Christiane Tarpenbeck a disparu. La quarantaine, institutrice, elle a défrayé la chronique pour avoir tenu, en classe, des propos racistes à l'égard d'une jeune Somalienne. Mais qu'en est-il exactement ? Certes, Christiane était spéciale, au point que Roland, son fils de 23 ans, souhaitait la voir définitivement sortir de son propre paysage. Pourtant, l'image que les média donnent d'elle ne correspond pas à ce qu'il connaît de sa mère.

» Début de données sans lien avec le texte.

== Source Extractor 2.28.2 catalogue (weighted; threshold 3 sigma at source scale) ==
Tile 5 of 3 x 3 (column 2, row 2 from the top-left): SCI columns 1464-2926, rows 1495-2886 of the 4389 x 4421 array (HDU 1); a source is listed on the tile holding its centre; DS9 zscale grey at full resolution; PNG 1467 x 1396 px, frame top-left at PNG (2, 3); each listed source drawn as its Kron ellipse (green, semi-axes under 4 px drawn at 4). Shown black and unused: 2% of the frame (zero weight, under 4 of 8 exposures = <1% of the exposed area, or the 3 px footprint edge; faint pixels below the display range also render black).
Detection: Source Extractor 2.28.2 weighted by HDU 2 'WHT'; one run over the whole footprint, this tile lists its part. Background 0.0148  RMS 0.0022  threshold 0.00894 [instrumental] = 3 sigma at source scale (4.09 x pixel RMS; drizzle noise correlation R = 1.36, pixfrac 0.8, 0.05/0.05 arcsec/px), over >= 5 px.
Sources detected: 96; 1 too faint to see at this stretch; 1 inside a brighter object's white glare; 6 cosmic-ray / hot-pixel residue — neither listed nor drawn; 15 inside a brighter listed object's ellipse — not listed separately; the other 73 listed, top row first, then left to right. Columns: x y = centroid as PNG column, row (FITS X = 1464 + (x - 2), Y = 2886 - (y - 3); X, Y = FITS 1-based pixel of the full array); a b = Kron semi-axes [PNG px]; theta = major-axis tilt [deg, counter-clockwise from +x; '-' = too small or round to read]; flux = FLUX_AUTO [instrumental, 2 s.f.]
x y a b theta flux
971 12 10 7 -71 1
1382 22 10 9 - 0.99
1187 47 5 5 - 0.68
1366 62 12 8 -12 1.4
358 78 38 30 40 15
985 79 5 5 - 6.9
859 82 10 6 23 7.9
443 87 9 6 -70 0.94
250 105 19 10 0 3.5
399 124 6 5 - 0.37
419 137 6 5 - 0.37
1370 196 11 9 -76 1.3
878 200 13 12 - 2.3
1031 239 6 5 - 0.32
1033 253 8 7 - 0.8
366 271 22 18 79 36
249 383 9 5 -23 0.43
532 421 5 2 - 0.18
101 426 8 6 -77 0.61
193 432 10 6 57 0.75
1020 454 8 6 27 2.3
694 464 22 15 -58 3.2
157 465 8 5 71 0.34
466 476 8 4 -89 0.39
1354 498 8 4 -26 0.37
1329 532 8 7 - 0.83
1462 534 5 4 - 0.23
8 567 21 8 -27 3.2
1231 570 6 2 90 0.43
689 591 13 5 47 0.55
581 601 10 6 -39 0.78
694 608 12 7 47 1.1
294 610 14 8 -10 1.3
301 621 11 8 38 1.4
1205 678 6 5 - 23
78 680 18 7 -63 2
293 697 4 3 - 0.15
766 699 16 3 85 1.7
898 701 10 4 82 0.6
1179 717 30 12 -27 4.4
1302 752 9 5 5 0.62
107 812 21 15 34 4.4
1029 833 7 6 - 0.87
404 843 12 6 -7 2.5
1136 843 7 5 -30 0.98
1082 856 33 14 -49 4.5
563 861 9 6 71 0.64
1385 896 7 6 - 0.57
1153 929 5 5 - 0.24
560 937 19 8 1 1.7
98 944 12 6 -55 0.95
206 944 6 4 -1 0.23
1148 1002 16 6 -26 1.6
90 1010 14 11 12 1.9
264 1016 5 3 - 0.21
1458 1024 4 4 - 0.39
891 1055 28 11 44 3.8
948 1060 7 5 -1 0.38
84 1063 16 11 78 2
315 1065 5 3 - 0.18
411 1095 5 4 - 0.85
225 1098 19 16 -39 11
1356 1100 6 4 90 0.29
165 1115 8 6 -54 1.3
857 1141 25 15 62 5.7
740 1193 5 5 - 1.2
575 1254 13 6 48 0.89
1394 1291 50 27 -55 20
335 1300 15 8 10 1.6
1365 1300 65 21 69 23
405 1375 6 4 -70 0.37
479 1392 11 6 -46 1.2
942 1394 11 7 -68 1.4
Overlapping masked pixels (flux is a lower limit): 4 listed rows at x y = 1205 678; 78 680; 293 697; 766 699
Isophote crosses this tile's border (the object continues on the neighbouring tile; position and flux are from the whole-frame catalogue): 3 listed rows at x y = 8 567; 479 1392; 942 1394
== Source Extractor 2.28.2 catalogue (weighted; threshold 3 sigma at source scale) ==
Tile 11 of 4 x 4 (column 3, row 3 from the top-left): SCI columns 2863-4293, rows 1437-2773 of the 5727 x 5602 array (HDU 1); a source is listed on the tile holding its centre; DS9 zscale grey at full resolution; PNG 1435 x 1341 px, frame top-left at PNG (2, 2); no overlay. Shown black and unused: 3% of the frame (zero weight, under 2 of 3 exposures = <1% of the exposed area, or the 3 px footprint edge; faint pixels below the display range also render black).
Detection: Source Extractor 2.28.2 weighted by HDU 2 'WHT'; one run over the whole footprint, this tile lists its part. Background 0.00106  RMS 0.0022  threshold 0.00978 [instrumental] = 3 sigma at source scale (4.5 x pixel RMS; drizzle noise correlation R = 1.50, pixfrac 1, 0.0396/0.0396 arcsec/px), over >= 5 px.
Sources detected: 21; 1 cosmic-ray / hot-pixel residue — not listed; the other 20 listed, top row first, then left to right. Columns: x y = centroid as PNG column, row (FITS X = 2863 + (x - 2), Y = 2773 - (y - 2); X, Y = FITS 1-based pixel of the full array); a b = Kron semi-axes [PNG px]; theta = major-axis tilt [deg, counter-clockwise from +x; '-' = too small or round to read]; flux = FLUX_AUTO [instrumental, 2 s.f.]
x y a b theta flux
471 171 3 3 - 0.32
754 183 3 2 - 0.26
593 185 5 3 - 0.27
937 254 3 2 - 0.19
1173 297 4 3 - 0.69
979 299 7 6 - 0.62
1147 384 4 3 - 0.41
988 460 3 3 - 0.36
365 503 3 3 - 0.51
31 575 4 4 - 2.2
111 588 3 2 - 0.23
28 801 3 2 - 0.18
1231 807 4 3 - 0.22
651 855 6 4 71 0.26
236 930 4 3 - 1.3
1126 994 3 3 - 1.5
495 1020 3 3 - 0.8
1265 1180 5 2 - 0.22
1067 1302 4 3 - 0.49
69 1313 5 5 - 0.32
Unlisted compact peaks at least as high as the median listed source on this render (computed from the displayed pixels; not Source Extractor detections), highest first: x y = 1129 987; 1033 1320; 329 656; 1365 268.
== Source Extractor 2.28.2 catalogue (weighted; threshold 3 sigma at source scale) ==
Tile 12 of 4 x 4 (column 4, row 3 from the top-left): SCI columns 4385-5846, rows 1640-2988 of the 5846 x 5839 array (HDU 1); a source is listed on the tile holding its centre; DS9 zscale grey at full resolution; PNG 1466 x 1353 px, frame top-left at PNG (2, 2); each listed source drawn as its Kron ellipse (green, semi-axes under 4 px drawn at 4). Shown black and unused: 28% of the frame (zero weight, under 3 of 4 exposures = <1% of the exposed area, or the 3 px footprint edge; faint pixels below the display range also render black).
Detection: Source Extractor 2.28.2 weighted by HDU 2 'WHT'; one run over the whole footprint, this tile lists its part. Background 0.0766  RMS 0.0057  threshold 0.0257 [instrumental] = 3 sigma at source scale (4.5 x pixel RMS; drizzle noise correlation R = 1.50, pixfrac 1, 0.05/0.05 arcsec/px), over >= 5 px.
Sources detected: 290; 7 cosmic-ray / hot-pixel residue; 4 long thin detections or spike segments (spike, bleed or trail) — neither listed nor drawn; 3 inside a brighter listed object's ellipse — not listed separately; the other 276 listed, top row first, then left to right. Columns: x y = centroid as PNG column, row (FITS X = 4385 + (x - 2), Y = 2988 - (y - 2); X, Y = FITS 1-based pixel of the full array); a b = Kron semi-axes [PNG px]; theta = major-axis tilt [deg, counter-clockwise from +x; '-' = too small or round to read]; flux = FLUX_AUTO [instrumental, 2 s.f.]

Son absence l'inquiète et il fait appel à une détective, Laila Voss. Sa technique d'investigation ? A chacun de ceux qui, de près ou de loin, ont connu Christiane, elle laisse un magnétophone à cassettes et lui demande d'enregistrer tout ce qu'il a à dire à ce sujet. S'ensuivent des témoignages divers, qui en révèlent autant sur les individus s'exprimant que sur Christiane, jusqu'à ce que le projecteur se braque directement sur elle …

– J'ai une préférence pour les histoires fragmentaires. Et surréalistes.
– Pourquoi cela ?
– Parce qu'elles laissent de la place à l'imagination.
– Mais les gens n'ont pas tous assez d'imagination.
– J'envie ceux qui en ont peu.
– Et pourquoi ?
– Parce qu'ils ont moins peur.
Cet extrait du dialogue entre Roland et Laila Voss (c'est Roland qui parle en premier, après que Laila lui a expliqué qu'elle se fait fort de retracer la chronologie des événements concernant Christiane) donne une idée de la tonalité du roman, où la réalité est toujours un peu décalée. le policier Edgar Lehmstedt rêve d'Arizona, dessine des cactus à longueur de temps et souffre d'une boursouflure à l'orteil (boursouflure aussi chez Christiane, mais pas au même orteil et elle disparaît dès qu'elle se retrouve face à un médecin, c'est « l'effet blouse blanche », explique-t-elle). Chez Roland, « tout [est] flasque, insaisissable ou absent ». Lerke, la soi-disant meilleure amie de Christiane, auteure de romans à l'eau de rose, vit à des années-lumières d'elle et avoue avoir toujours considéré son excentricité comme un fardeau. Christiane, quant à elle, fumeuse acharnée à l'alimentation surprenante (du pâté de tête au petit-déjeuner), affronte son principal et paradoxal problème : « que peut-on faire quand on se sent seul mais qu'en même temps, on redoute les gens ? ». Elle perd pied lorsqu'elle se retrouve en vacances, fait un rêve récurrent où elle est un générateur de hasard et sent une bizarre odeur de moisissure envahir son appartement, tandis que son voisin, qui la harcèle, s'acharne à concocter des moutardes aux recettes improbables.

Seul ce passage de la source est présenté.